After a beat the Day Manager turned from the screen and looked his wife in the eyes.
Another beat. ‘I’m sorry I was so late getting back. I just.’
‘Were really thirsty.’ She waited for his come-back, for his sharp and witty retort. Nothing.
Instead, he rubbed his eyes with the heel of his palm, put his dainty crumb strewn china plate on the coffee table and stood and stretched. ‘Talking of which,’ he held his hand over a yawn, ‘I have another thing on my list to do.’
He padded across the room and into the kitchen and whispered back, ‘Don’t look.’

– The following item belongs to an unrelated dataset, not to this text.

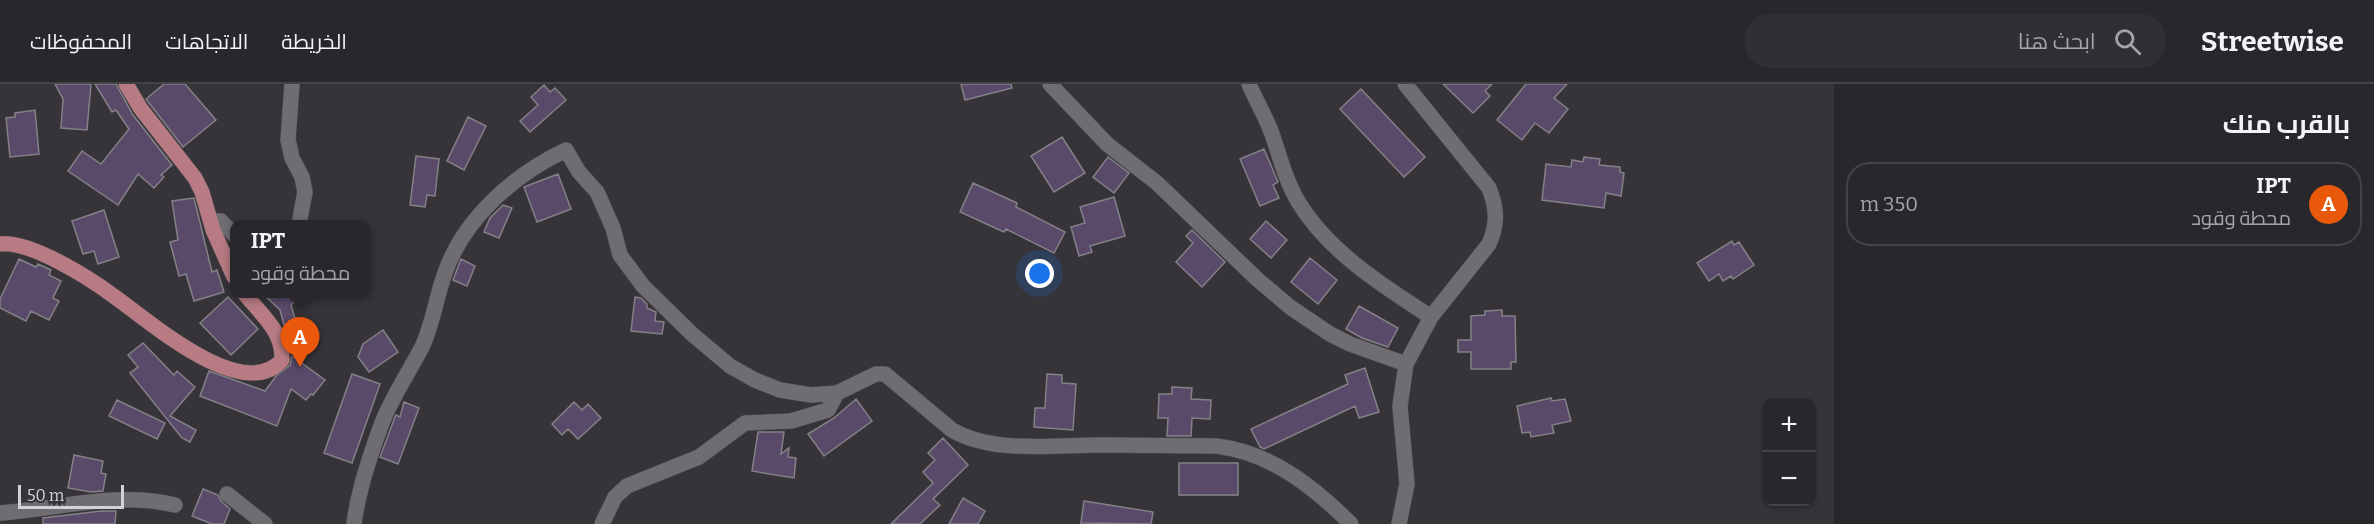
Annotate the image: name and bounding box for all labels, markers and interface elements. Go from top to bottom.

She put her feet up on the edge of the coffee table and watched the silent monochrome man and the silent monochrome woman on screen. One scene faded to the next as the television was blocked by her husband still smelling of beer and whiskey and cigar tobacco and church incense, but now much more animated. The hotel’s Christmas season at work, the stress, the hours, all of it had etched dark rings around his eyes and a weariness to his step but that was gone now. He moved like the energetic young man he had been when they first met. He had found a red Santa hat from somewhere which was askew on his head and he had a matching sack slung over his shoulder, filled with various rectangular parcels.
He crouched down by the tree that they had all spent hours decorating the week before on his one day off from the hotel, and started placing presents from the bag around its base. He smiled at her over his shoulder.
‘You want to get involved?’ He asked.